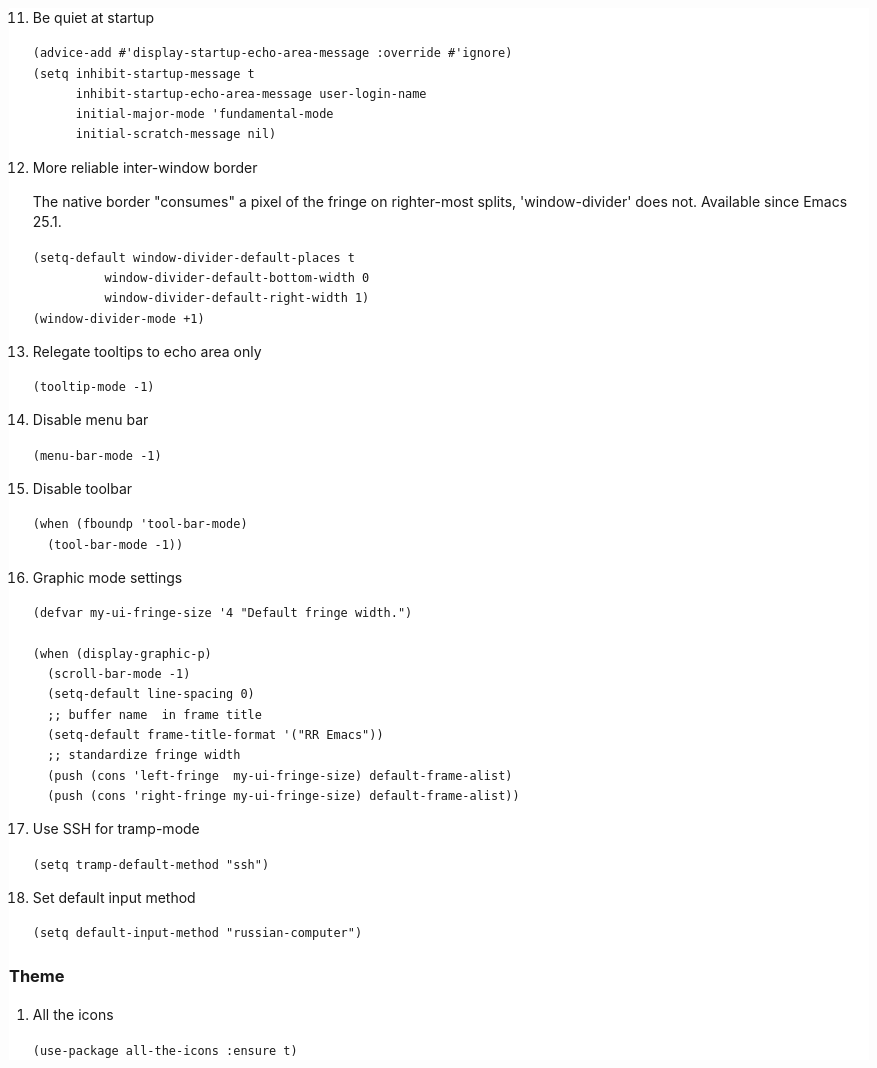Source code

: 11. Be quiet at startup

        (advice-add #'display-startup-echo-area-message :override #'ignore)
        (setq inhibit-startup-message t
              inhibit-startup-echo-area-message user-login-name
              initial-major-mode 'fundamental-mode
              initial-scratch-message nil)

12. More reliable inter-window border

    The native border "consumes" a pixel of the fringe on righter-most splits,
    'window-divider' does not. Available since Emacs 25.1.
    
        (setq-default window-divider-default-places t
        	      window-divider-default-bottom-width 0
        	      window-divider-default-right-width 1)
        (window-divider-mode +1)

13. Relegate tooltips to echo area only

        (tooltip-mode -1)

14. Disable menu bar

        (menu-bar-mode -1)

15. Disable toolbar

        (when (fboundp 'tool-bar-mode)
          (tool-bar-mode -1))

16. Graphic mode settings

        (defvar my-ui-fringe-size '4 "Default fringe width.")
        
        (when (display-graphic-p)
          (scroll-bar-mode -1)
          (setq-default line-spacing 0)
          ;; buffer name  in frame title
          (setq-default frame-title-format '("RR Emacs"))
          ;; standardize fringe width
          (push (cons 'left-fringe  my-ui-fringe-size) default-frame-alist)
          (push (cons 'right-fringe my-ui-fringe-size) default-frame-alist))

17. Use SSH for tramp-mode

        (setq tramp-default-method "ssh")

18. Set default input method

        (setq default-input-method "russian-computer")


<a id="org5af822e"></a>

### Theme

1.  All the icons

        (use-package all-the-icons :ensure t)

▶ **What is needed**:
From the material above, gather all lines that include the string "width" and copy them.

▶ **Exercise answer**:
        	      window-divider-default-bottom-width 0
        	      window-divider-default-right-width 1)
        (defvar my-ui-fringe-size '4 "Default fringe width.")
          ;; standardize fringe width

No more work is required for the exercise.